Not me, Ron.
Ian

On Fri, Sep 23, 2011 at 2:58 PM, X Acto <[email protected]> wrote:

>
>
> Ian said (i think):
> The assumption in your comment seems to go beyond just using conventional
> (pronouns) language.  Really, which pattern gets it right or wrong?
>
> So again:
>
>
> "While I am thinking about it there is a very good book on Buddhism
> recently out called 'Buddhism, Plain and Simple', by Steve Hagen and
> published by Tuttle Publishing. I recommend you get it because it shows the
> similarities, between the MOQ and Zen Buddhism more clearly than any other I
> have seen."
>
> Pirsig to McWatt, May 6th 1998.
>
> ---
>
>
> "When the Buddha spoke of individuals, he often used a different term
> “stream.”  Imagine a stream flowing --- constantly moving and changing,
> always different from one moment to the next.  Most of us see ourselves as
> corks floating in a stream, persisting things moving along in the stream of
> time.  But this is yet another frozen view.  According to this view.

- **STORED DATA**:
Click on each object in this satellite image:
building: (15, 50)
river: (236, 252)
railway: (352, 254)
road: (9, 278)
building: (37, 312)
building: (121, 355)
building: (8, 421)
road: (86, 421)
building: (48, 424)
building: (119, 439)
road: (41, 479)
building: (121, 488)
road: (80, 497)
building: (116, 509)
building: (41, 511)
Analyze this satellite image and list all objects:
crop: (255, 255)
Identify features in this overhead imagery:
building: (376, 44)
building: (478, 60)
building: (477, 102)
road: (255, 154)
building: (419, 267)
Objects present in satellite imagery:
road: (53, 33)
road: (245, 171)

--

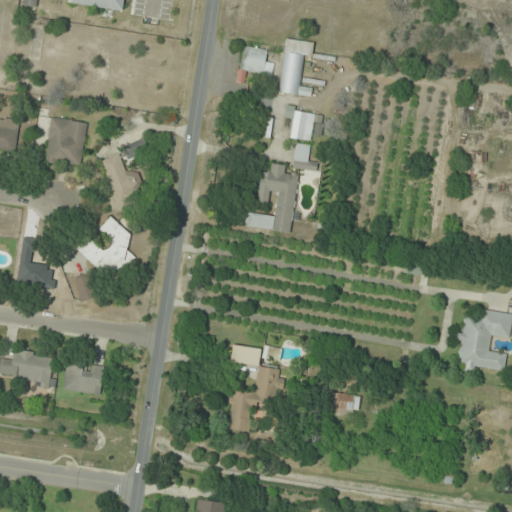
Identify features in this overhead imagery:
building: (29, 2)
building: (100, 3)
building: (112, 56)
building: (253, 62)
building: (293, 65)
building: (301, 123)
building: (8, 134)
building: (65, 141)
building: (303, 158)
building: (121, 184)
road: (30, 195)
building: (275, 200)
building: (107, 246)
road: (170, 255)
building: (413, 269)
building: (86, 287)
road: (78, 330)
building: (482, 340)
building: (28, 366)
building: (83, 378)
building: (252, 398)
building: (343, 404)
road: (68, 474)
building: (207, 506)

- **WORK INSTRUCTIONS**:
[A] According to the Buddhism email, which company published "Buddhism, Plain and Simple"?
[B] Extend the Buddhism email from its last line.
None of the material is needed here.

- **RESULTS IN ORDER**:
[A] Tuttle Publishing.

[B]
> everything in the stream changes except the cork.  While we generally admit
> to changes in our body, our mind, our thoughts, our feelings, our
> understandings, and our beliefs, we still believe, “I myself don’t change.
> I’m still me.  I’m an unchanging cork in an ever-changing stream.”  This is
> precisely what we believe the self to be --- something that doesn’t change.
>
> "The fact is, however, that there are no corks in the stream.  There is
> only stream.  What we conceptualize as “cork” is also stream.  We are like
> music.  Music, after all, is a type of stream.  Music exists only in
> constant flow and flux and change.  Once the movement stops, the music is no
> more.  It exists not as a particular thing, but as pure coming and going
> with no thing that comes or goes.
>
>   "Look at this carefully.  If this is true --- how a stream exists, how
> music exists, and how we exist --- see how it is that when we insert the
> notion of “I” we’re posited some little, solid entity that floats along, not
> as stream, but like a cork in a stream.  We see ourselves as solid corks,
> not as the actual stream we are.
>
> "If we are the stream, what is it that experiences the flux, the flow, the
> change?  The Buddha saw that there is no particular thing that is having an
> experience.  There is experience, but no experiencer.  There is perception,
> but no perceiver.  This is consciousness, but no self that can be located or
> identified."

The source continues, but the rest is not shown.